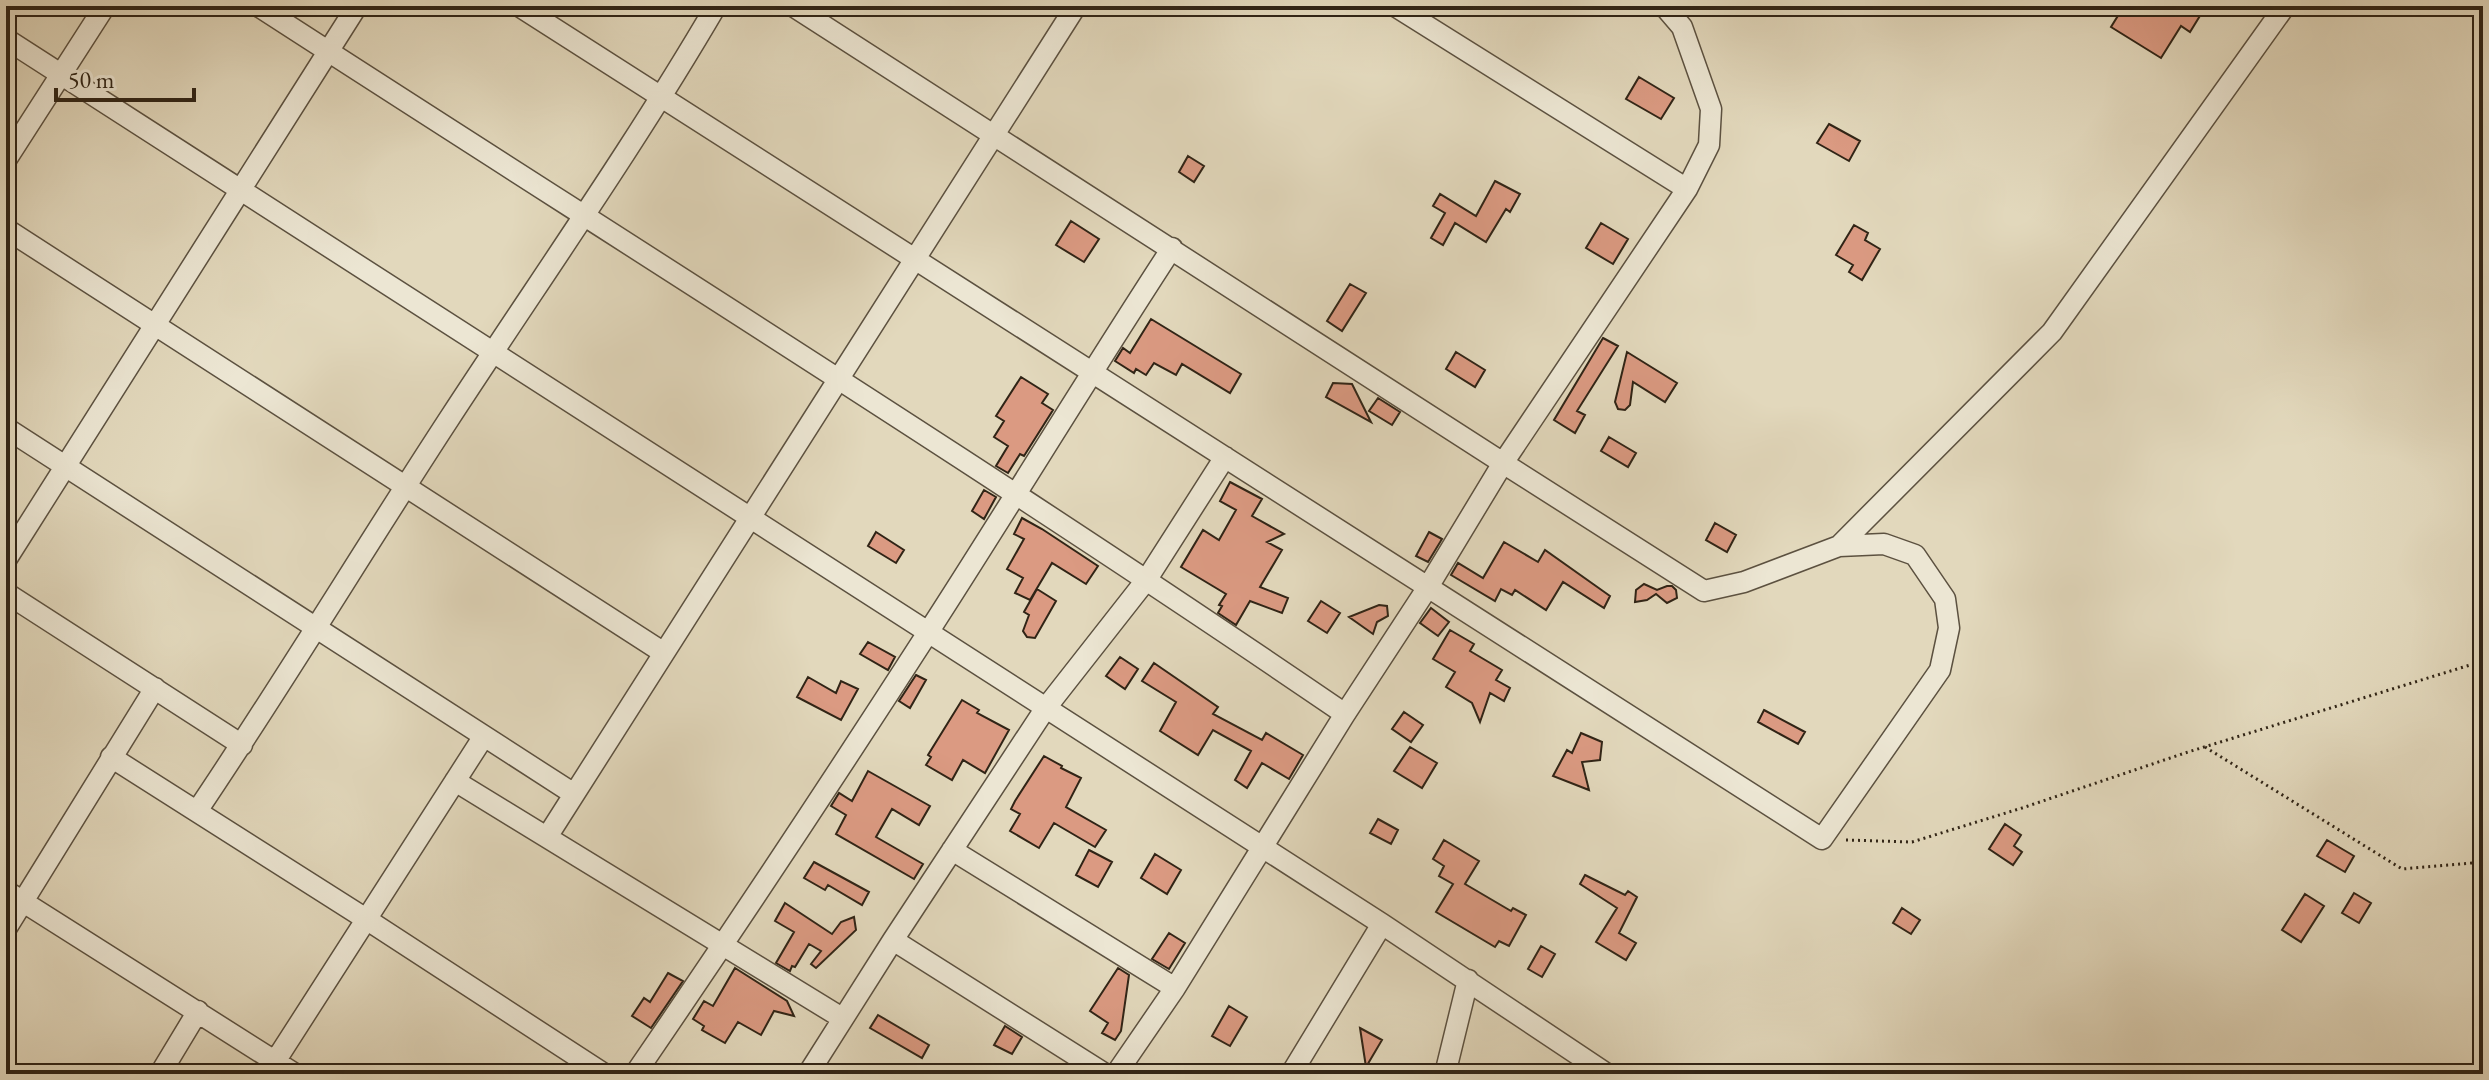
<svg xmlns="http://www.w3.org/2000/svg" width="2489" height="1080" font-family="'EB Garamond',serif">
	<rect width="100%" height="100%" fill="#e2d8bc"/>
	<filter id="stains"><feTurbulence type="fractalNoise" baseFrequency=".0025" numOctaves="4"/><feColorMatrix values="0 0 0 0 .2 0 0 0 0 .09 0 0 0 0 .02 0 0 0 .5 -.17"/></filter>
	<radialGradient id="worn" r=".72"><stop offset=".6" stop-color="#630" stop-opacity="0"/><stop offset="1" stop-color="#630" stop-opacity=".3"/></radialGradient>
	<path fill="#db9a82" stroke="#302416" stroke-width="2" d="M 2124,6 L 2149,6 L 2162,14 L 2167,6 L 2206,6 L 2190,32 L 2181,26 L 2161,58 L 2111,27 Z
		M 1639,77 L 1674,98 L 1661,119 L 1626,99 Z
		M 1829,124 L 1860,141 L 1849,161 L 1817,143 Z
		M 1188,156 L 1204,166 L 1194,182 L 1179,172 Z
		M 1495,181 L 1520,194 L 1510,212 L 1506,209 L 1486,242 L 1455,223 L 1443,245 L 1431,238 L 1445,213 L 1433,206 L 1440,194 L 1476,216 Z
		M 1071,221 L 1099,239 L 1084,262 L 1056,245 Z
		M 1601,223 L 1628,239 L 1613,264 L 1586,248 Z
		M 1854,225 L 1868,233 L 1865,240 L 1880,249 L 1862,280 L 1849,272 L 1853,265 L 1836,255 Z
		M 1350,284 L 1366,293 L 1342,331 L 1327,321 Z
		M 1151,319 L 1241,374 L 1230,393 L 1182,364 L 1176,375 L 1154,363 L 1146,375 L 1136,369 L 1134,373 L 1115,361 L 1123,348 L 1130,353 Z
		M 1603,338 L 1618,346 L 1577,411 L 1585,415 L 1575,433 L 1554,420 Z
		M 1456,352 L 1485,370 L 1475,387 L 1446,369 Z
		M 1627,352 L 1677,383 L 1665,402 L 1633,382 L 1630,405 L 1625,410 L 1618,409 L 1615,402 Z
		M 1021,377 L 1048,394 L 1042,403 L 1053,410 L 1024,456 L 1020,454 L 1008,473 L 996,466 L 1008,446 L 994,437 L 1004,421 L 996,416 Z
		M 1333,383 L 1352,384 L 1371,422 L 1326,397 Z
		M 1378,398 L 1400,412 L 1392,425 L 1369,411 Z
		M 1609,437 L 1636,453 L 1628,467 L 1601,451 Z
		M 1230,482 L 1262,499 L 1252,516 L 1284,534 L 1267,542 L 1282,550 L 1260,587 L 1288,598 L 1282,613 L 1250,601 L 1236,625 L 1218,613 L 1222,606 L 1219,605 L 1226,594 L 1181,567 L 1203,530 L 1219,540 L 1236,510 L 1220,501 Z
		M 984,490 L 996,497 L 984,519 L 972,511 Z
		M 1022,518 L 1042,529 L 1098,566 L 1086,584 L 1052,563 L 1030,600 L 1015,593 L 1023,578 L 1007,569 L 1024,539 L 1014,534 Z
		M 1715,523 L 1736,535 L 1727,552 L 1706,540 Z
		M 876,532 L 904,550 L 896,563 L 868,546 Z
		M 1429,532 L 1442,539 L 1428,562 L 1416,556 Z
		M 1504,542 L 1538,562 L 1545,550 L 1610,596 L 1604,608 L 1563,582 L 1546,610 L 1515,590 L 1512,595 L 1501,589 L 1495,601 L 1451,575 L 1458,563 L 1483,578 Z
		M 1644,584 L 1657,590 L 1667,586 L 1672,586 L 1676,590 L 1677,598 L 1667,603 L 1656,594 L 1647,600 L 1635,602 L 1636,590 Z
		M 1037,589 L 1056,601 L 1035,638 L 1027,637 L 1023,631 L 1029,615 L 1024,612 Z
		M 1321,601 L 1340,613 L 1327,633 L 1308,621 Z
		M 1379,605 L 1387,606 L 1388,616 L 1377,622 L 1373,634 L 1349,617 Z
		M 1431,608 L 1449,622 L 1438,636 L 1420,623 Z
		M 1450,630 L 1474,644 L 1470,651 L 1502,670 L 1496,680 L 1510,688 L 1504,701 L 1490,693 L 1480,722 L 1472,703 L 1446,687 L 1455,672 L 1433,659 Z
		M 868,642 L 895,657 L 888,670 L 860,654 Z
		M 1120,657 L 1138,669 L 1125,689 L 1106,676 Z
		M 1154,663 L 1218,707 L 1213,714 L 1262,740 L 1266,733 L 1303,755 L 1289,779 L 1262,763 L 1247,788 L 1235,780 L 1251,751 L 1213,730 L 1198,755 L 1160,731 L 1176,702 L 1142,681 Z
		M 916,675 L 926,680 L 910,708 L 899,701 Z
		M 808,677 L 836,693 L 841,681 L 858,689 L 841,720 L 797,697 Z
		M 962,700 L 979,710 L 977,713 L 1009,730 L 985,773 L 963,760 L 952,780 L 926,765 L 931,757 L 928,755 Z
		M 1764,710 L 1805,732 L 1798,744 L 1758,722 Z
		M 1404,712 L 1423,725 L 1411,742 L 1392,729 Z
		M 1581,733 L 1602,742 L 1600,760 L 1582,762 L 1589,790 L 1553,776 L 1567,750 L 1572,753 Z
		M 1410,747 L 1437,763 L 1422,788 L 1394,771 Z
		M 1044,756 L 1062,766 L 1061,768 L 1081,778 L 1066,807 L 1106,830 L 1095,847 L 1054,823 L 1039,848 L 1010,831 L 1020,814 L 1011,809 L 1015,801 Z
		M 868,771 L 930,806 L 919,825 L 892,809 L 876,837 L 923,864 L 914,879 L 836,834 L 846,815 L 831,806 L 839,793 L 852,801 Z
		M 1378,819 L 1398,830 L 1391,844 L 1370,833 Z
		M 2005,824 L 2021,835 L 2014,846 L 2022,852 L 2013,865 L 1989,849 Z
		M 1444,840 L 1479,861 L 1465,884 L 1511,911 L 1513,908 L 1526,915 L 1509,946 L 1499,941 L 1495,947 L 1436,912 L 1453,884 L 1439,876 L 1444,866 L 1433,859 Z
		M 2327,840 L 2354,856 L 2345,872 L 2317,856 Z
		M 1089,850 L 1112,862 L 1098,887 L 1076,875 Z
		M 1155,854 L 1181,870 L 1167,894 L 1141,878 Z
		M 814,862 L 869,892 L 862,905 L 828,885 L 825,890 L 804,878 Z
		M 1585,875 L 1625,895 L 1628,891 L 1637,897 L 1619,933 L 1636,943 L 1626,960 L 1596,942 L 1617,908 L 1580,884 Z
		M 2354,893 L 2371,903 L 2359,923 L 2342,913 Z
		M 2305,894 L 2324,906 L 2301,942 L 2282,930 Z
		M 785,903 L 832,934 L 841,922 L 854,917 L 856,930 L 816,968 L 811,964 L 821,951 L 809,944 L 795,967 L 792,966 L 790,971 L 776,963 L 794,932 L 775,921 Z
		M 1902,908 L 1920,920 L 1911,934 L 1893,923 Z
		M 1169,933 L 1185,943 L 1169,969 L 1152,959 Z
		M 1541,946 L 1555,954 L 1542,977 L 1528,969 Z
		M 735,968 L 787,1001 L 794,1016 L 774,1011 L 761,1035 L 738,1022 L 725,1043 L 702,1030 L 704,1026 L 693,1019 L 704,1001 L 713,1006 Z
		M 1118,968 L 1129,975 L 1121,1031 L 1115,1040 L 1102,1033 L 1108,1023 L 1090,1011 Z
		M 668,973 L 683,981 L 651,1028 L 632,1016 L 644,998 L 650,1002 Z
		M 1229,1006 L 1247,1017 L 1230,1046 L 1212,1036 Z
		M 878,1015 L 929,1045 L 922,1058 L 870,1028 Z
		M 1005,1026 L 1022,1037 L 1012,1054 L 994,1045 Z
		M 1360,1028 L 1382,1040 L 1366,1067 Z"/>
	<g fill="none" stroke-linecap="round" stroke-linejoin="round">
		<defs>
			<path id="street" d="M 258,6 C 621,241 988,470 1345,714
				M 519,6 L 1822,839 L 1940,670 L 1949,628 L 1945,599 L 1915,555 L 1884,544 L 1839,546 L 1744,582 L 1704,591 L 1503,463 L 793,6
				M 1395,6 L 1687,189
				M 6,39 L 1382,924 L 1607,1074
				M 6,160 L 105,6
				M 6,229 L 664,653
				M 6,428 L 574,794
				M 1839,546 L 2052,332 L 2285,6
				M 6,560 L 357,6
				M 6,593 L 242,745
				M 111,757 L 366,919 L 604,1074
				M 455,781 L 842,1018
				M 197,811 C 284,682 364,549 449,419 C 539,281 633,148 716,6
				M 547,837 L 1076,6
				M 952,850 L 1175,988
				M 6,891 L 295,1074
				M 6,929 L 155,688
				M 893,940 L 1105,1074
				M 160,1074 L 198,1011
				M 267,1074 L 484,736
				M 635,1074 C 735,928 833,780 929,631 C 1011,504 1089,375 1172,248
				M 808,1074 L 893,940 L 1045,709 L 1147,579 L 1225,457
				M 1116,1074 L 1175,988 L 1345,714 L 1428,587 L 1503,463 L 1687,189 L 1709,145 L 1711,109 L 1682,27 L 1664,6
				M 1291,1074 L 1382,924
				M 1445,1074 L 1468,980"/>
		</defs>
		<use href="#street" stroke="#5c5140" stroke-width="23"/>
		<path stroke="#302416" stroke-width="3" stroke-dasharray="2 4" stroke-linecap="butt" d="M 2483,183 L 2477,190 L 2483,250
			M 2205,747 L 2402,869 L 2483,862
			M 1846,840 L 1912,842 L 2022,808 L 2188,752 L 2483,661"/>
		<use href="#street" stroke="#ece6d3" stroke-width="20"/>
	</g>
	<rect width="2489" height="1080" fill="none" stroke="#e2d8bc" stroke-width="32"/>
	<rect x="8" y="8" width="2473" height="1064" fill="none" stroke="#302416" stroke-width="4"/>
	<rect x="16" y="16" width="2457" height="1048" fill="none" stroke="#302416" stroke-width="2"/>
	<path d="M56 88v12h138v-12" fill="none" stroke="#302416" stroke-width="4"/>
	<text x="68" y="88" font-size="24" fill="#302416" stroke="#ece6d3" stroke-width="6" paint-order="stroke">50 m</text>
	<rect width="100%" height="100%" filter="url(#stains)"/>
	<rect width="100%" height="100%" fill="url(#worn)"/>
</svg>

┄┄┄┄┄┄┄┄┄┄┄┄┄┄┄┄┄┄┄┄

▶ **About this task**
Note which lines carry the word "linecap" in the material, then copy each of them.

▶ **Expected output**
	<g fill="none" stroke-linecap="round" stroke-linejoin="round">
		<path stroke="#302416" stroke-width="3" stroke-dasharray="2 4" stroke-linecap="butt" d="M 2483,183 L 2477,190 L 2483,250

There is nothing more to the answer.